The government’s proposal to introduce a position of Assistant Deputy Speaker in Parliament has ignited mixed reactions among political figures and constitutional lawyers. Supporters believe this move would ensure the smooth continuity of parliamentary proceedings, while critics argue that it would be an unnecessary expenditure of taxpayer money.
Despite the ongoing dispute between the government and opposition regarding the failure to present a report on missing persons, the government is planning to amend existing laws to establish the position of Assistant Deputy Speaker of Parliament. The revelation came during a response to queries from legislators by Justice and Constitutional Affairs Minister, Norbert Mao.
According to confidential sources, the Assistant Deputy Speaker’s role would primarily involve presiding over less significant parliamentary matters.

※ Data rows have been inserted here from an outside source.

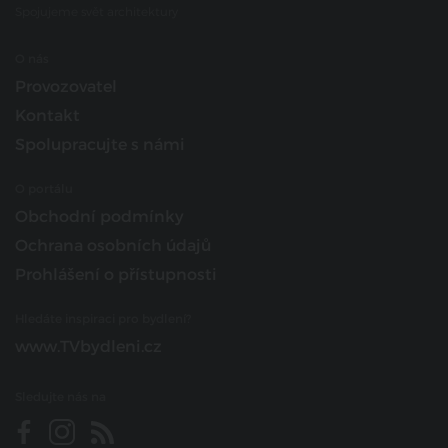
Spojujeme svět architektury
O nás
Provozovatel
Kontakt
Spolupracujte s námi
O portálu
Obchodní podmínky
Ochrana osobních údajů
Prohlášení o přístupnosti
Hledáte inspiraci pro bydlení?
www.TVbydleni.cz
Sledujte nás na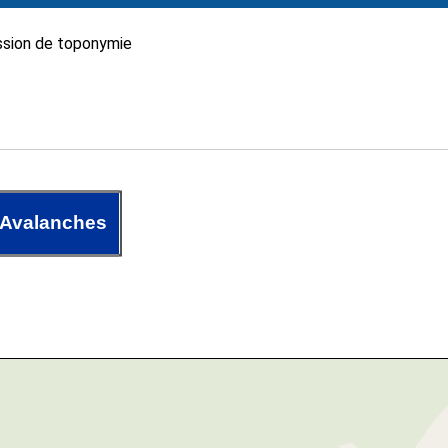
sion de toponymie
 Avalanches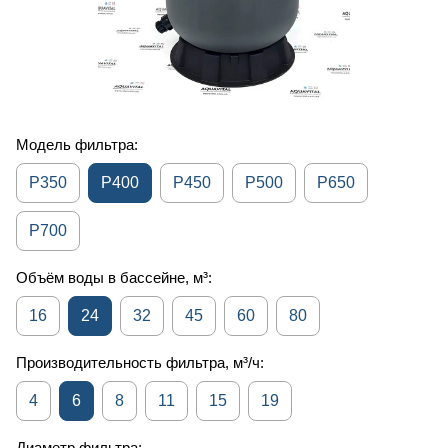
Модель фильтра:
P350
P400
P450
P500
P650
P700
Объём воды в бассейне, м³:
16
24
32
45
60
80
Производительность фильтра, м³/ч:
4
6
8
11
15
19
Диаметр фильтра: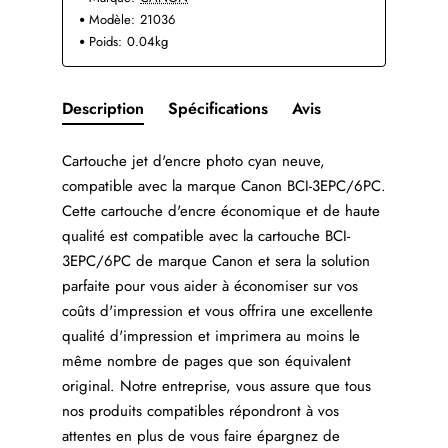
Modèle:
21036
Poids:
0.04kg
Description
Spécifications
Avis
Cartouche jet d'encre photo cyan neuve,
compatible avec la marque Canon BCI-3EPC/6PC.
Cette cartouche d'encre économique et de haute
qualité est compatible avec la cartouche BCI-
3EPC/6PC de marque Canon et sera la solution
parfaite pour vous aider à économiser sur vos
coûts d'impression et vous offrira une excellente
qualité d'impression et imprimera au moins le
même nombre de pages que son équivalent
original. Notre entreprise, vous assure que tous
nos produits compatibles répondront à vos
attentes en plus de vous faire épargnez de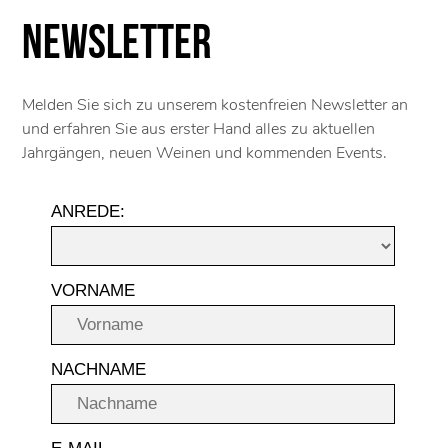
Newsletter
Melden Sie sich zu unserem kostenfreien Newsletter an
und erfahren Sie aus erster Hand alles zu aktuellen
Jahrgängen, neuen Weinen und kommenden Events.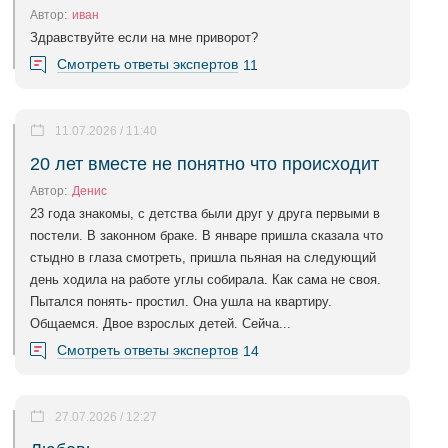
Автор:
иван
Здравствуйте если на мне приворот?
Смотреть ответы экспертов
11
11.07.2026 / 11:40
20 лет вместе не понятно что происходит
Автор:
Денис
23 года знакомы, с детства были друг у друга первыми в
постели. В законном браке. В январе пришла сказала что
стыдно в глаза смотреть, пришла пьяная на следующий
день ходила на работе углы собирала. Как сама не своя.
Пытался понять- простил. Она ушла на квартиру.
Общаемся. Двое взрослых детей. Сейча...
Смотреть ответы экспертов
14
27.07.2026 / 12:27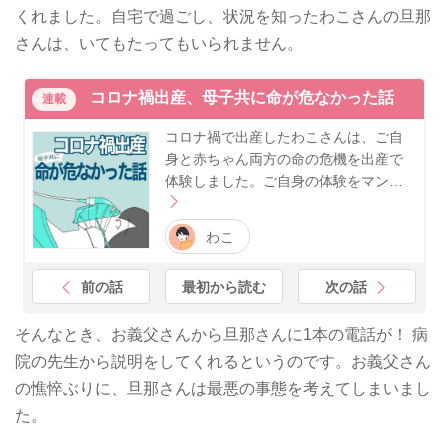
くれました。自宅で過ごし、状況を知ったわこさんの旦那
さんは、いてもたってもいられません。
コロナ禍出産、母子共に命が危なかった話
連載
コロナ禍で出産したわこさんは、ご自
身と赤ちゃん両方の命の危機を出産で
体験しました。ご自身の体験をマン…
わこ
前の話
最初から読む
次の話
そんなとき、お義父さんから旦那さんに1本の電話が！ 病
院の先生から説明をしてくれるというのです。お義父さん
の憔悴ぶりに、旦那さんは最悪の事態を考えてしまいまし
た。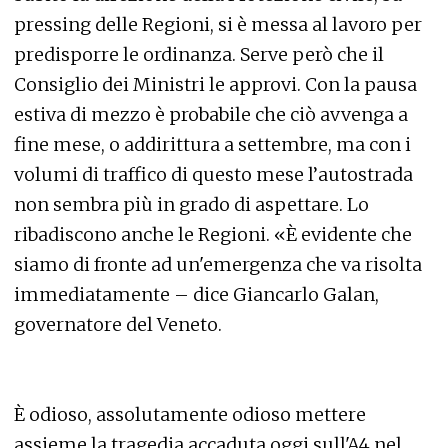
pressing delle Regioni, si è messa al lavoro per
predisporre le ordinanza. Serve però che il
Consiglio dei Ministri le approvi. Con la pausa
estiva di mezzo è probabile che ciò avvenga a
fine mese, o addirittura a settembre, ma con i
volumi di traffico di questo mese l’autostrada
non sembra più in grado di aspettare. Lo
ribadiscono anche le Regioni. «È evidente che
siamo di fronte ad un'emergenza che va risolta
immediatamente – dice Giancarlo Galan,
governatore del Veneto.
È odioso, assolutamente odioso mettere
assieme la tragedia accaduta oggi sull'A4 nel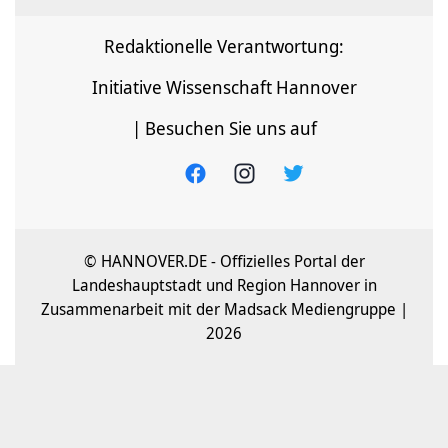
Redaktionelle Verantwortung:
Initiative Wissenschaft Hannover
| Besuchen Sie uns auf
© HANNOVER.DE - Offizielles Portal der
Landeshauptstadt und Region Hannover in
Zusammenarbeit mit der Madsack Mediengruppe |
2026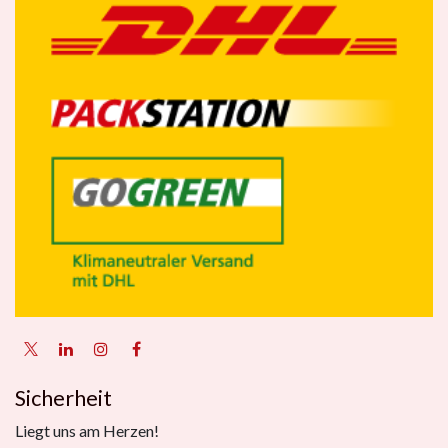
Sicherheit
Liegt uns am Herzen!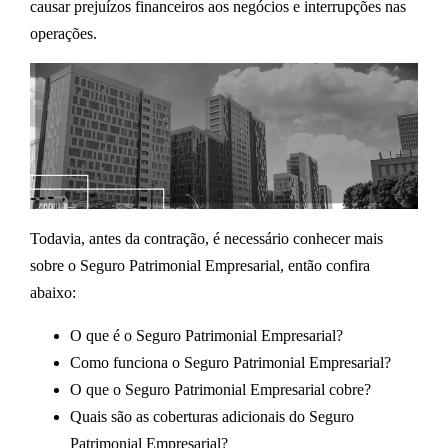
causar prejuízos financeiros aos negócios e interrupções nas
operações.
Todavia, antes da contração, é necessário conhecer mais
sobre o Seguro Patrimonial Empresarial, então confira
abaixo:
O que é o Seguro Patrimonial Empresarial?
Como funciona o Seguro Patrimonial Empresarial?
O que o Seguro Patrimonial Empresarial cobre?
Quais são as coberturas adicionais do Seguro
Patrimonial Empresarial?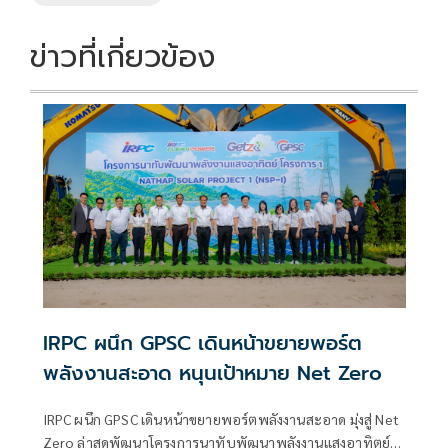
k
k
ข่าวที่เกี่ยวข้อง
IRPC ผนึก GPSC เดินหน้าขยายพอร์ต
พลังงานสะอาด หนุนเป้าหมาย Net Zero
IRPC ผนึก GPSC เดินหน้าขยายพอร์ตพลังงานสะอาด มุ่งสู่ Net
Zero ล่าสุดพัฒนาโครงการนาทับพัฒนาพลังงานแสงอาทิตย์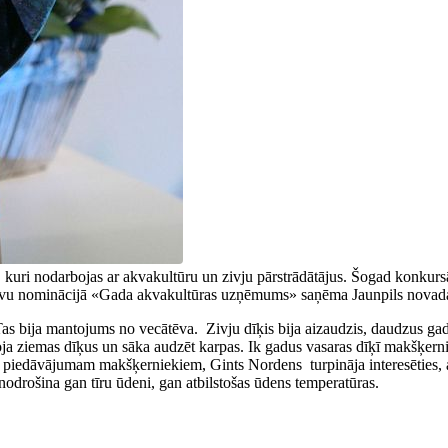
ri nodarbojas ar akvakultūru un zivju pārstrādātājus. Šogad konkursā pi
 balvu nominācijā «Gada akvakultūras uzņēmums» saņēma Jaunpils novad
as bija mantojums no vecātēva. Zivju dīķis bija aizaudzis, daudzus gadu
koja ziemas dīķus un sāka audzēt karpas. Ik gadus vasaras dīķī makšķerni
lēli piedāvājumam makšķerniekiem, Gints Nordens turpināja interesēties, at
s nodrošina gan tīru ūdeni, gan atbilstošas ūdens temperatūras.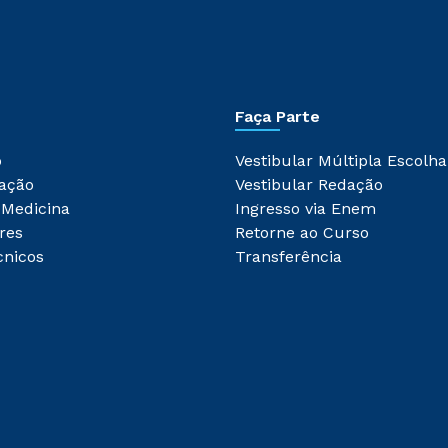
Faça Parte
o
Vestibular Múltipla Escolha
ação
Vestibular Redação
 Medicina
Ingresso via Enem
res
Retorne ao Curso
cnicos
Transferência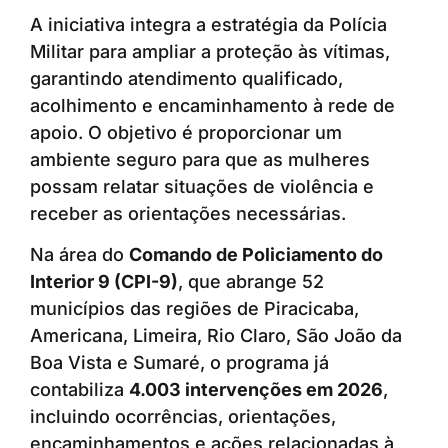
A iniciativa integra a estratégia da Polícia
Militar para ampliar a proteção às vítimas,
garantindo atendimento qualificado,
acolhimento e encaminhamento à rede de
apoio. O objetivo é proporcionar um
ambiente seguro para que as mulheres
possam relatar situações de violência e
receber as orientações necessárias.
Na área do
Comando de Policiamento do
Interior 9 (CPI-9)
, que abrange 52
municípios das regiões de Piracicaba,
Americana, Limeira, Rio Claro, São João da
Boa Vista e Sumaré, o programa já
contabiliza
4.003 intervenções em 2026
,
incluindo ocorrências, orientações,
encaminhamentos e ações relacionadas à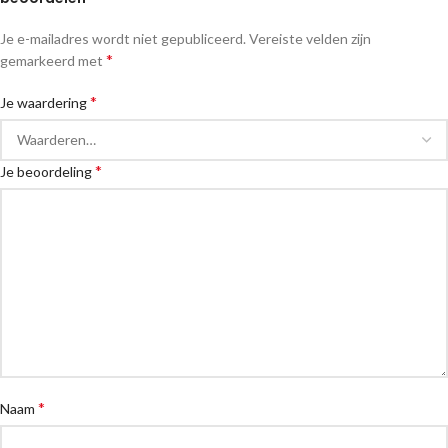
Je e-mailadres wordt niet gepubliceerd.
Vereiste velden zijn
*
gemarkeerd met
*
Je waardering
*
Je beoordeling
*
Naam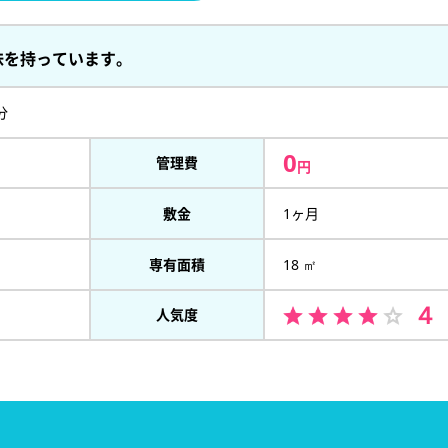
味を持っています。
分
0
管理費
円
敷金
1ヶ月
専有面積
18 ㎡
４
人気度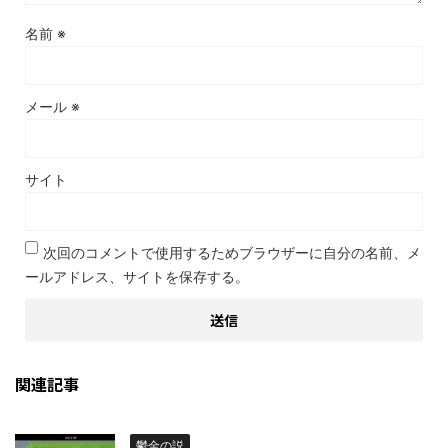
名前
※
メール
※
サイト
次回のコメントで使用するためブラウザーに自分の名前、メ
ールアドレス、サイトを保存する。
関連記事
鬱金の説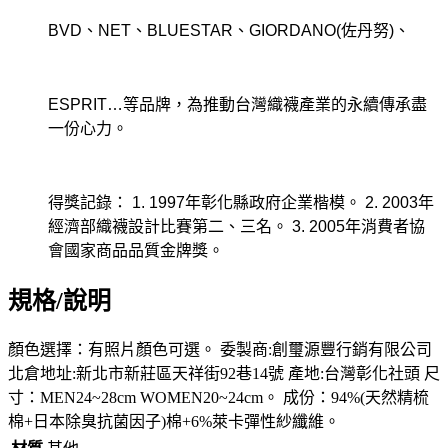
BVD、NET、BLUESTAR、GIORDANO(佐丹努)、
ESPRIT…等品牌，為推動台灣織襪產業的永續傳承盡
一份心力。
得獎記錄： 1. 1997年彰化縣政府企業楷模。 2. 2003年
經濟部織襪設計比賽第二、三名。 3. 2005年消費者協
會國家商品品質金牌獎。
規格/說明
顏色選擇：有照片顏色可選。 委製商:創璽源豐行銷有限公司
北倉地址:新北市新莊區天祥街92巷14號 產地:台灣彰化社頭 尺
寸：MEN24~28cm WOMEN20~24cm。 成份：94%(天然精梳
棉+日本除臭抗菌因子)棉+6%萊卡彈性紗纖維。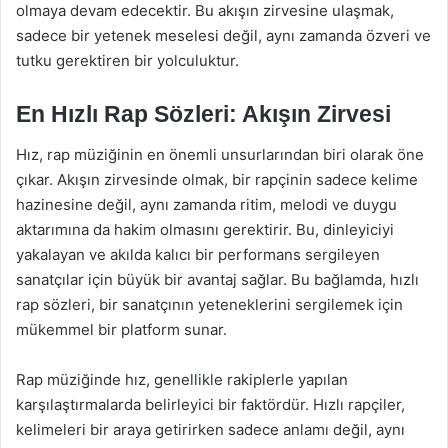
olmaya devam edecektir. Bu akışın zirvesine ulaşmak,
sadece bir yetenek meselesi değil, aynı zamanda özveri ve
tutku gerektiren bir yolculuktur.
En Hızlı Rap Sözleri: Akışın Zirvesi
Hız, rap müziğinin en önemli unsurlarından biri olarak öne
çıkar. Akışın zirvesinde olmak, bir rapçinin sadece kelime
hazinesine değil, aynı zamanda ritim, melodi ve duygu
aktarımına da hakim olmasını gerektirir. Bu, dinleyiciyi
yakalayan ve akılda kalıcı bir performans sergileyen
sanatçılar için büyük bir avantaj sağlar. Bu bağlamda, hızlı
rap sözleri, bir sanatçının yeteneklerini sergilemek için
mükemmel bir platform sunar.
Rap müziğinde hız, genellikle rakiplerle yapılan
karşılaştırmalarda belirleyici bir faktördür. Hızlı rapçiler,
kelimeleri bir araya getirirken sadece anlamı değil, aynı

This would include discussing motions that do not require a full resolution by forwarding the matter to a committee and receiving business in the house that does not necessitate the statutory authority of the Speaker.
Former Parliamentary Commissioner and current NRM Director of Communication, Emmanuel Dombo, supports the idea, emphasizing that previous parliaments have entertained such discussions when both the Speaker and Deputy Speaker were unavailable due to international trips or personal issues. Dombo cited a past incident when the nation lost a former legislator, causing tension as both presiding officers were abroad.
However, some individuals, like National Unity Platform Secretary General Lewis Rubongoya and Constitutional Lawyer George Musisi, question whether this move will genuinely promote unity and meaningful debates, given the government’s vested interests in the house. They remain skeptical about the government’s intentions behind this proposal.
Emmanuel Dombo encouraged the opposition to resolve their differences with the government, viewing it as an opportunity to secure the Assistant Deputy Speaker position.
The proposal for an Assistant Deputy Speaker comes in the wake of the current Speaker, Anita Among, taking maternity leave, granting her 60 days of absence as per the Public Service Standing Orders. With the Deputy Speaker, Thomas Tayebwa, as the only available option, there is a potential challenge in case of any unforeseen circumstances, leading to a parliamentary standstill. The current law only permits the Speaker and Deputy Speaker to preside over parliamentary sessions, prompting the government’s consideration of the Assistant Deputy Speaker position.